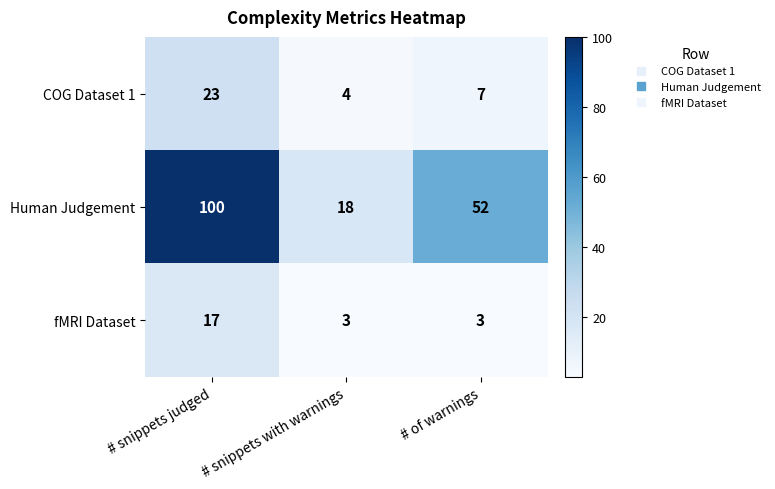

What is the difference between the maximum and minimum values in the fMRI Dataset series?

14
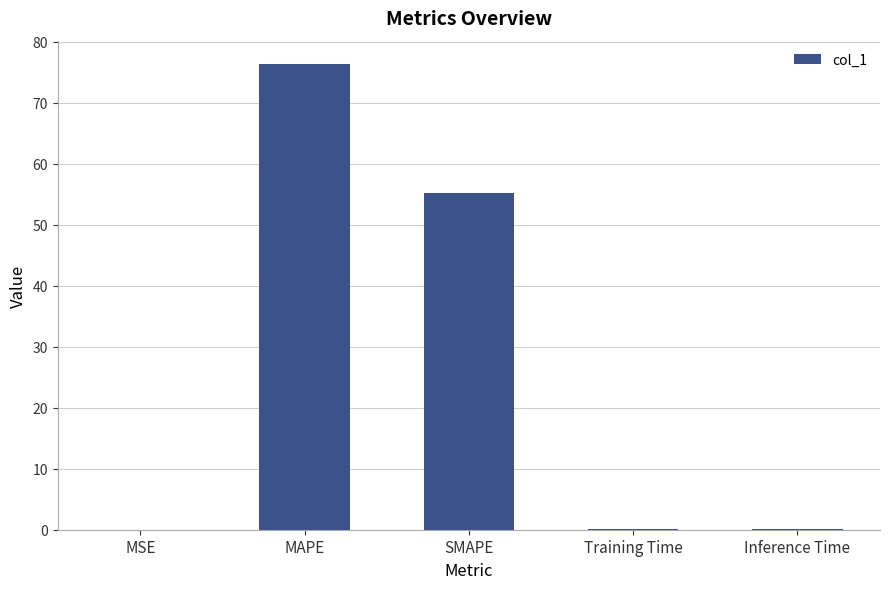

True or false: the data shows 85.5 at SMAPE.

False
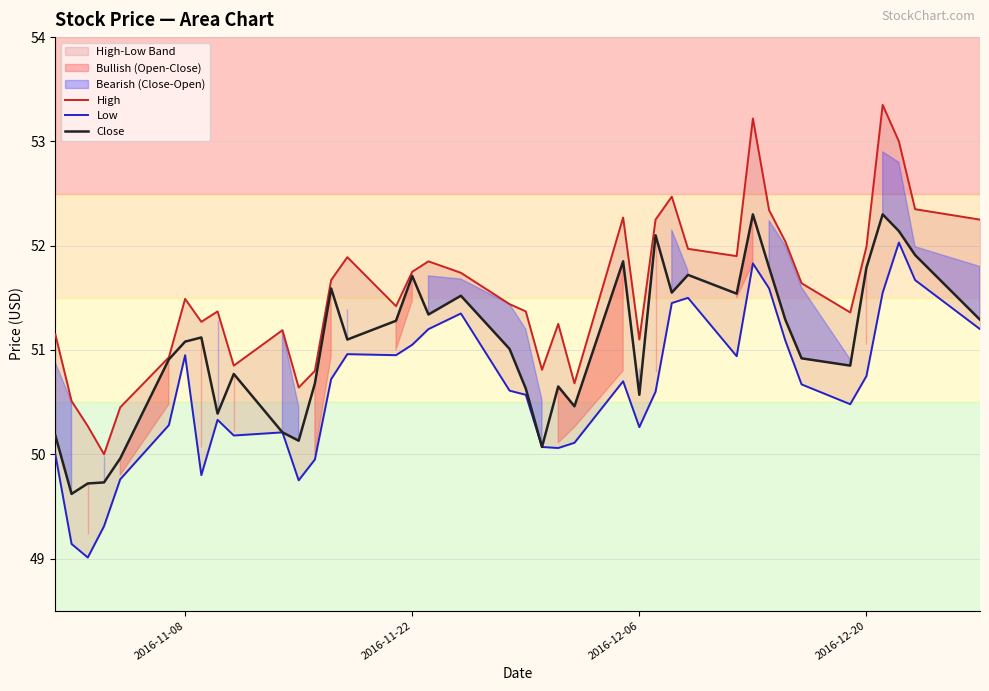

What is the maximum value for Close?

52.3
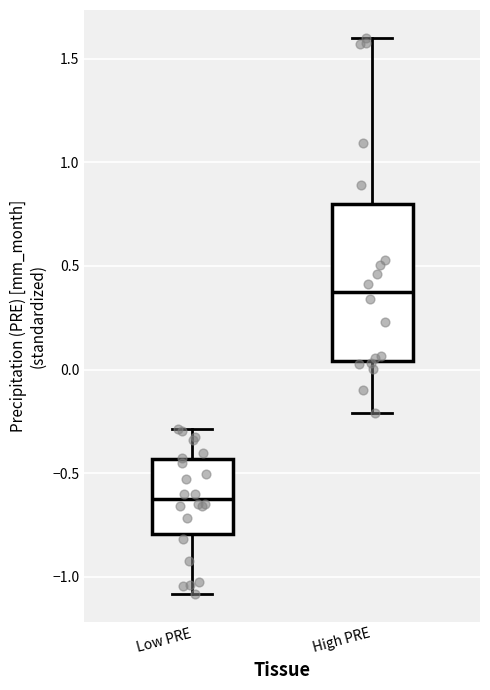

Reading left to right, read every box against the y-axis: the position of its median line, the range the box covers, and the ends of its whiskers. The values are not printed on the chart, so give them approximately, as read against the axis.

Low PRE: median -0.60, box -0.80 to -0.45, whiskers -1.10 to -0.30
High PRE: median 0.40, box 0.05 to 0.80, whiskers -0.20 to 1.60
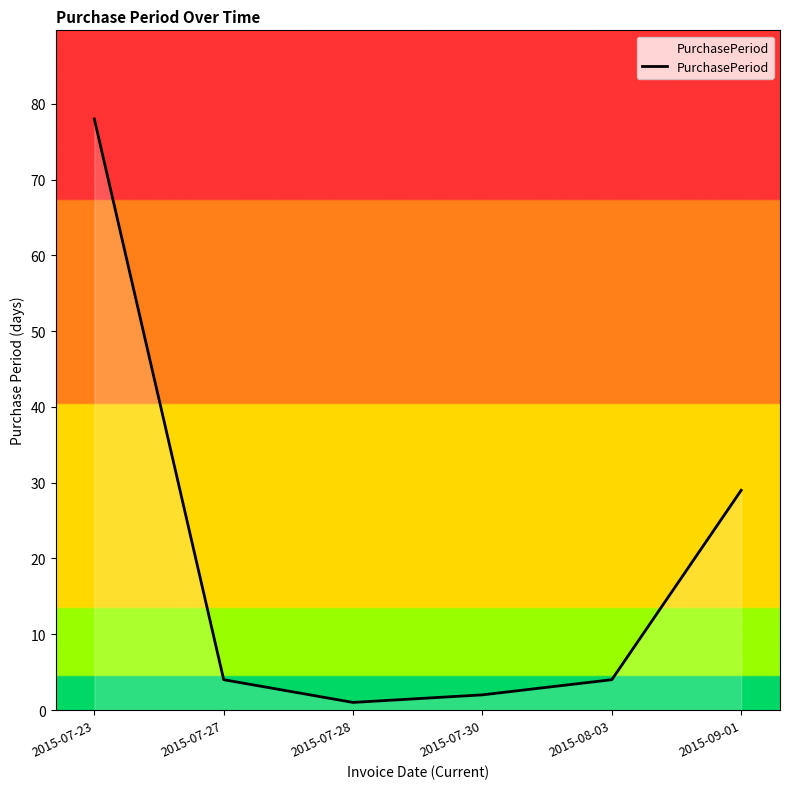

At which category does the data reach its first local valley?

2015-07-28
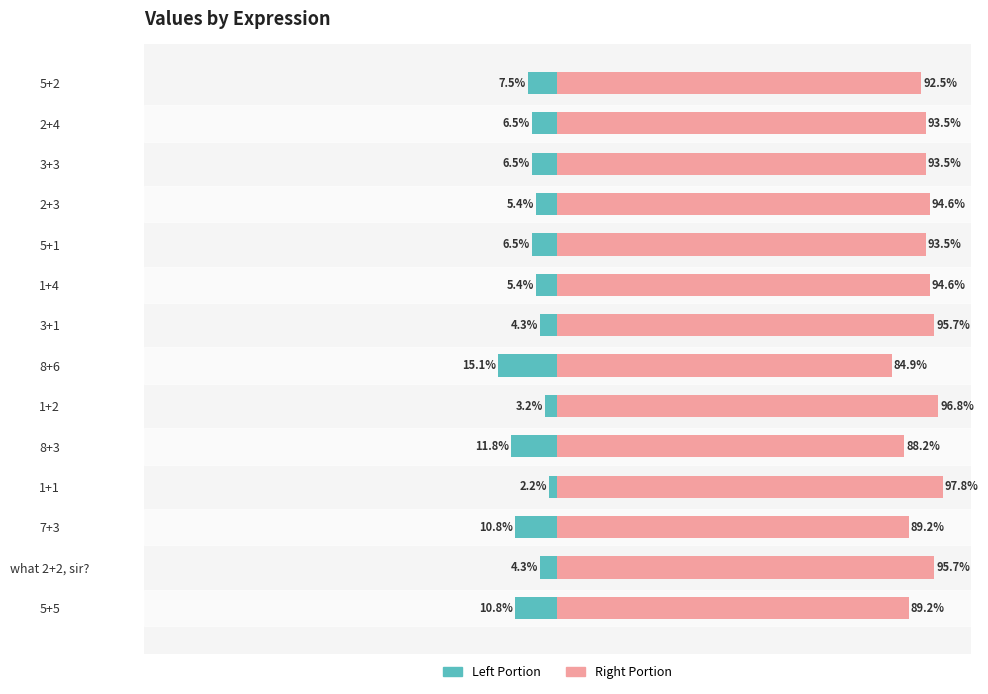

What is the difference between the maximum and minimum values in the col_1 (right portion) series?

12.9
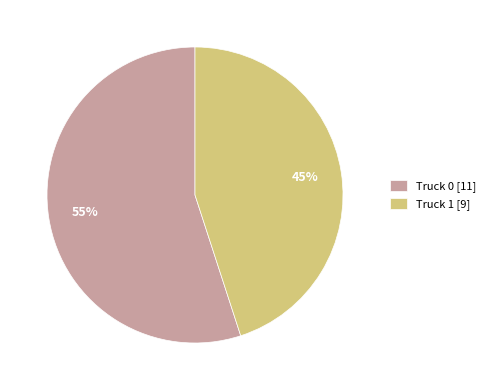

Which slice represents more than half of the pie?

Truck 0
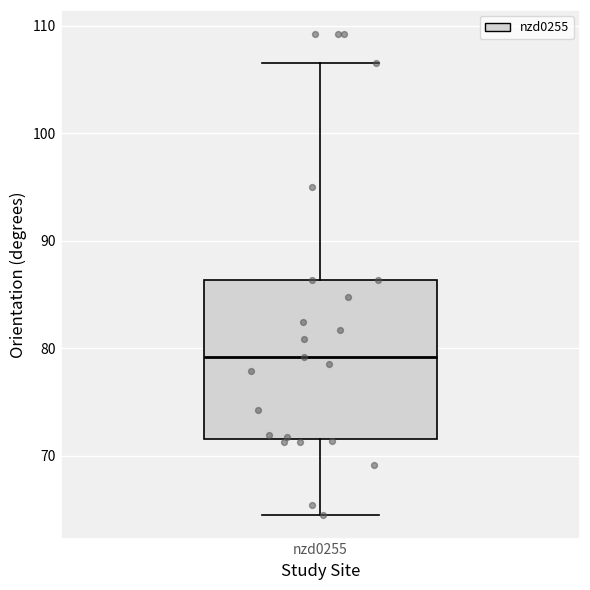

Where does the median line of the box for nzd0255 sit on the y-axis? The values are not printed on the chart, so give them approximately, as read against the axis.

79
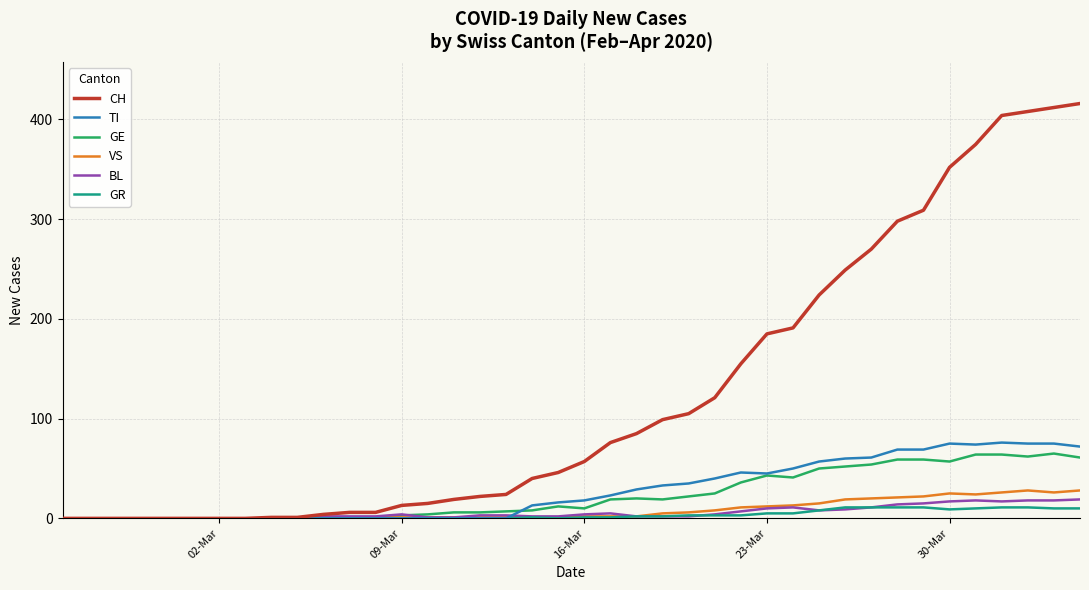

Which series has the largest range (max minus min)?

CH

##########

The task
Copy out the lines above word for word, from the first to the last, and leave out the pictures.

Result of the task
What is the difference between the maximum and minimum values in the fMRI Dataset series?

14

True or false: the data shows 85.5 at SMAPE.

False

What is the maximum value for Close?

52.3

Reading left to right, read every box against the y-axis: the position of its median line, the range the box covers, and the ends of its whiskers. The values are not printed on the chart, so give them approximately, as read against the axis.

Low PRE: median -0.60, box -0.80 to -0.45, whiskers -1.10 to -0.30
High PRE: median 0.40, box 0.05 to 0.80, whiskers -0.20 to 1.60

At which category does the data reach its first local valley?

2015-07-28

What is the difference between the maximum and minimum values in the col_1 (right portion) series?

12.9

Which slice represents more than half of the pie?

Truck 0

Where does the median line of the box for nzd0255 sit on the y-axis? The values are not printed on the chart, so give them approximately, as read against the axis.

79

Which series has the largest range (max minus min)?

CH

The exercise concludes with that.